À la fin du mois d’avril 2026, les recettes mobilisées par les régies financières de l’État congolais confirment une dynamique soutenue. Selon les données du tableau de suivi de la situation financière, élaboré par la Banque Centrale du Congo, ces encaissements ont atteint 4.342,1 milliards de CDF.
Dans leur répartition, les impôts directs et indirects collectés par la DGI dominent largement, avec 3.119,7 milliards de CDF. Ils sont suivis par les recettes douanières et d’accises de la DGDA, qui s’élèvent à 655,8 milliards de CDF, tandis que les recettes de la parafiscalité, mobilisées par la DGRAD, atteignent 566,6 milliards de CDF.

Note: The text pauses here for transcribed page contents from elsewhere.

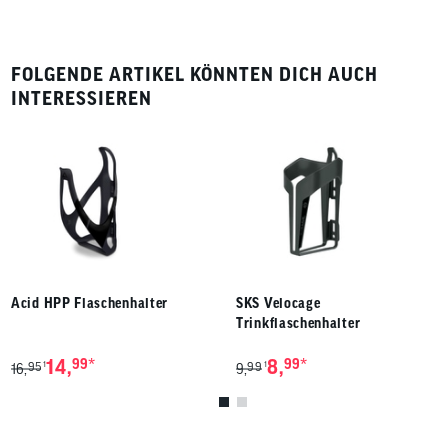
FOLGENDE ARTIKEL KÖNNTEN DICH AUCH
INTERESSIEREN
Acid HPP Flaschenhalter
SKS Velocage
Trinkflaschenhalter
*
*
14,
99
8,
99
95
99
1
1
16,
9,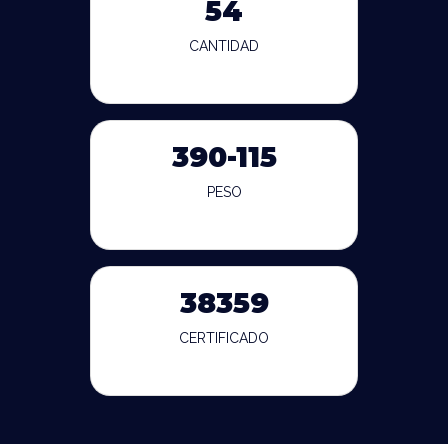
54
CANTIDAD
390-115
PESO
38359
CERTIFICADO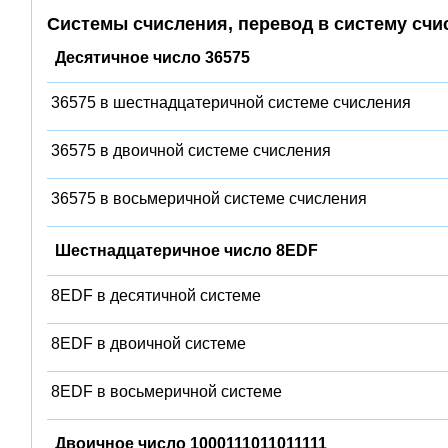
Системы счисления, перевод в систему счи
Десятичное число 36575
36575 в шестнадцатеричной системе счисления
36575 в двоичной системе счисления
36575 в восьмеричной системе счисления
Шестнадцатеричное число 8EDF
8EDF в десятичной системе
8EDF в двоичной системе
8EDF в восьмеричной системе
Двоичное число 1000111011011111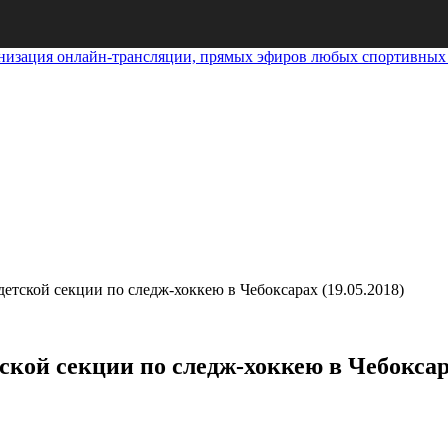
анизация онлайн-трансляции, прямых эфиров любых спортивных
ой секции по следж-хоккею в Чебоксарах (19.05.2018)
 секции по следж-хоккею в Чебоксарах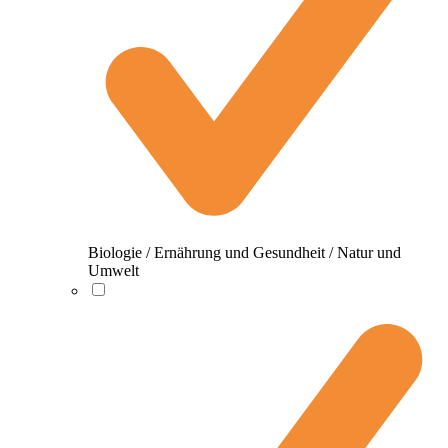
Biologie / Ernährung und Gesundheit / Natur und
Umwelt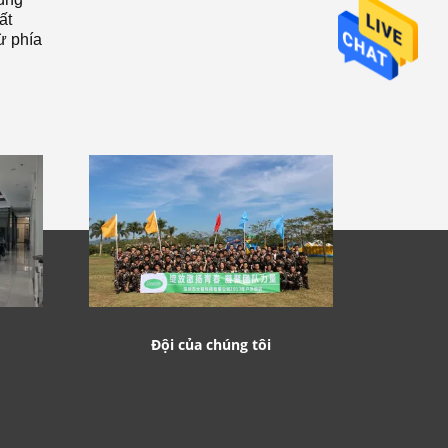
ất
ừ phía
Đội của chúng tôi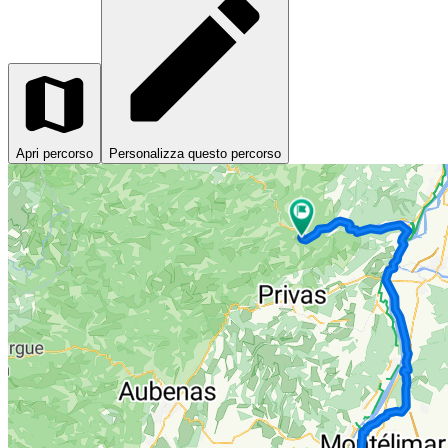
Apri percorso
Personalizza questo percorso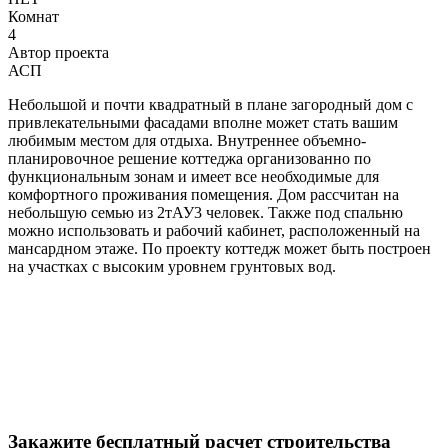
Комнат
4
Автор проекта
АСП
Небольшой и почти квадратный в плане загородный дом с
привлекательными фасадами вполне может стать вашим
любимым местом для отдыха. Внутреннее объемно-
планировочное решение коттеджа организованно по
функциональным зонам и имеет все необходимые для
комфортного проживания помещения. Дом рассчитан на
небольшую семью из 2тАУ3 человек. Также под спальню
можно использовать и рабочий кабинет, расположенный на
мансардном этаже. По проекту коттедж может быть построен
на участках с высоким уровнем грунтовых вод.
Закажите бесплатный расчет строительства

Cette structuration met en évidence le poids prépondérant de la fiscalité intérieure dans les ressources de l’État, tout en confirmant la contribution complémentaire des activités douanières et des redevances administratives.
Elle reflète également l’organisation du système de collecte, articulé autour de trois principales régies aux missions distinctes mais convergentes.
Pour les analystes, ces performances traduisent une certaine stabilité dans la mobilisation des recettes, malgré les contraintes structurelles qui caractérisent l’environnement fiscal. L’enjeu reste désormais d’élargir l’assiette et de renforcer l’efficacité du recouvrement, afin de sécuriser durablement les finances publiques.
À fin avril, ces résultats indiquent que les régies financières continuent d’assurer l’essentiel des ressources de l’État, confirmant leur rôle stratégique dans l’équilibre budgétaire.